**PASSAGE SHOWN**
_ _ _ _

Of course that wasn’t a contiguous length.

It came in the form of patches at times only 2-3m long which threatened to pitch the off their bikes and prompted them to dismount.

Kristin of course was the bloodied but unbowed badass Swede.

It must be galling to see a downhill and realise the sand makes it unridable…
This man on the right did not look like he was having fun.
Really *really* not having fun.
Richard Ussher’s face said it all.
Two years ago, he’d taken 2h15m to complete this section.
This year it had taken 3h30m and they’d run out of water well back from the end.
Every other time I’d seen him finish, he looked as fresh as if he’d arrived there by car. This was the first time he looked like he’d really had to dig deep.
Maybe it was the prospect of some nights at Qasr al Sarab?

This was Nathan Fa’avae, who’d retired from international racing but was called into the Usshers’ team just 10 days before the race when the intended team member broke his collar bone.
The pic on the right kind of summed this day up.
It seemed that almost everyone had run out of water on the route. This was a truly brutal leg of the race.
And the next morning before dawn it all started again…

Fleur Pawsey and her fellow Kiwis being grilled by the TV cameras before the pre-dawn start up Jebel Hafeet.
There was a 20km section of night orienteering then, after dawn, a ropework section up the mountain and a scramble to the summit.
After a break, everyone would bike down the road in an untimed ride (too dangerous to fang it) bike into Al Ain and then complete the final 3.2km run from the oasis to Jahili Fort at one-minute intervals in the same order as the leaderboard.

They ran past in a stream of light from their head torches.

My attempt to capture this involved a bit of trial and error (mostly error) before I finally remembered how to set a rear time-exposure flash so that it’d flash at the end of the six-second exposure.

We made our way straight to the start of the ropework section, navigating by GPS through the confusion of 4×4 tracks, as the competitors’ headlights could be seen below.
Then Wouter, who was producing a book on the race, headed up through the ropes to get into position to take pix of the competitors for the race book.

Meanwhile the time exposure captured the competitors’ light trails in the pre-dawn light.

The teams left for the rope section at one-minute intervals in the order in which they’d arrived, so some in the middle of the bottleneck opted to score some more sleep.

The badass Swedes were still going.
Kristin, I found out at the finish line, had the skin from her blistered toe fall off and for the raw wound to get infected during the bike leg.
She must have been in agony!
And the nausea returned so she couldn’t eat. And, just in case life was not already unpleasant enough, her nose began to bleed as they began to run in the pre-dawn. Sheesh!
By the start of the day they’d gone from being dead last on day one to 10th place but her foot hurt so much and she was slow so they dropped to 11th.

_ _ _ _

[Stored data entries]
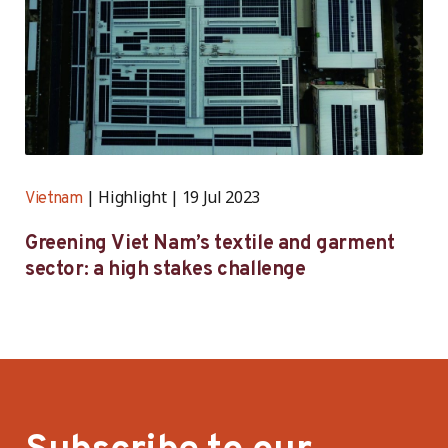
Highlight
19 Jul 2023
Vietnam
Greening Viet Nam’s textile and garment
sector: a high stakes challenge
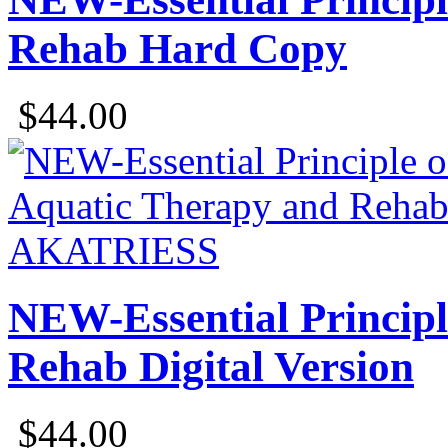
Rehab Hard Copy
$44.00
NEW-Essential Principl
Rehab Digital Version
$44.00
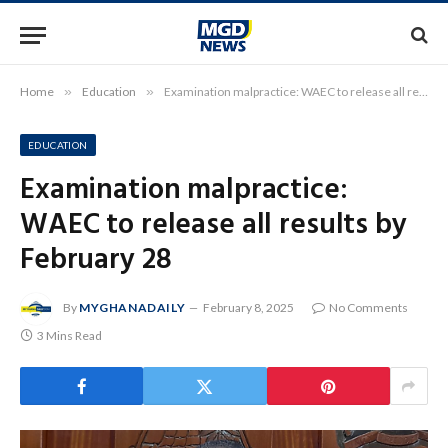
Home
»
Education
»
Examination malpractice: WAEC to release all results by February 28
EDUCATION
Examination malpractice:
WAEC to release all results by
February 28
By
MYGHANADAILY
February 8, 2025
No Comments
3 Mins Read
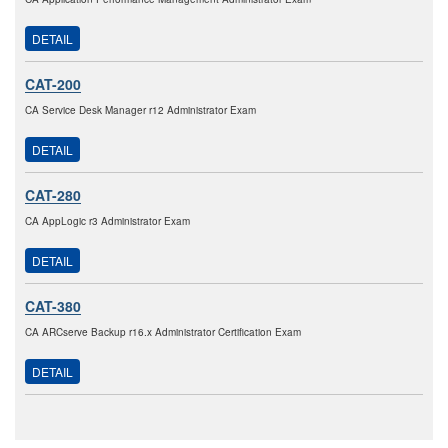
DETAIL
CAT-200
CA Service Desk Manager r12 Administrator Exam
DETAIL
CAT-280
CA AppLogic r3 Administrator Exam
DETAIL
CAT-380
CA ARCserve Backup r16.x Administrator Certification Exam
DETAIL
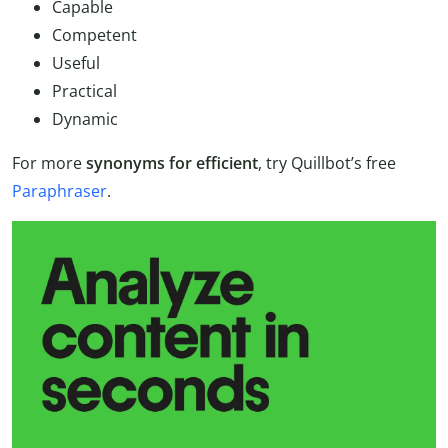
Capable
Competent
Useful
Practical
Dynamic
For more
synonyms for efficient
, try Quillbot’s free
Paraphraser
.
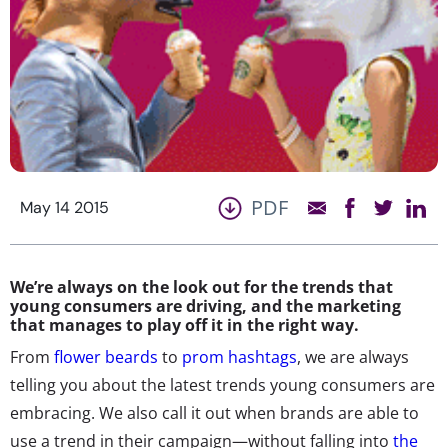
PDF
May 14 2015
We’re always on the look out for the trends that
young consumers are driving, and the marketing
that manages to play off it in the right way.
From
flower beards
to
prom hashtags
, we are always
telling you about the latest trends young consumers are
embracing. We also call it out when brands are able to
use a trend in their campaign—without falling into
the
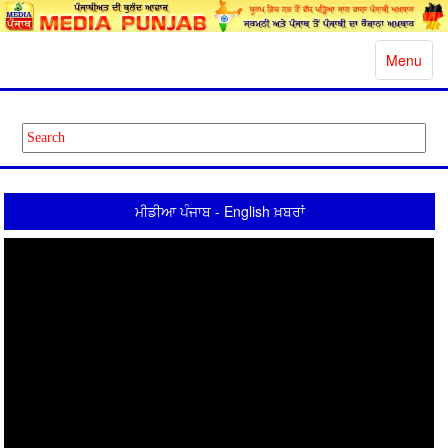
Toggle
Menu
navigatio
ਮੀਡੀਆ ਪੰਜਾਬ - English ਖ਼ਬਰਾਂ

_ _ _ _

Reproduce verbatim the portion of the adventure race account starting at "Really *really* not" and ending at "to dig deep.". The items have no connection to the adventure race account.

**TASK SOLUTION**
Really *really* not having fun.
Richard Ussher’s face said it all.
Two years ago, he’d taken 2h15m to complete this section.
This year it had taken 3h30m and they’d run out of water well back from the end.
Every other time I’d seen him finish, he looked as fresh as if he’d arrived there by car. This was the first time he looked like he’d really had to dig deep.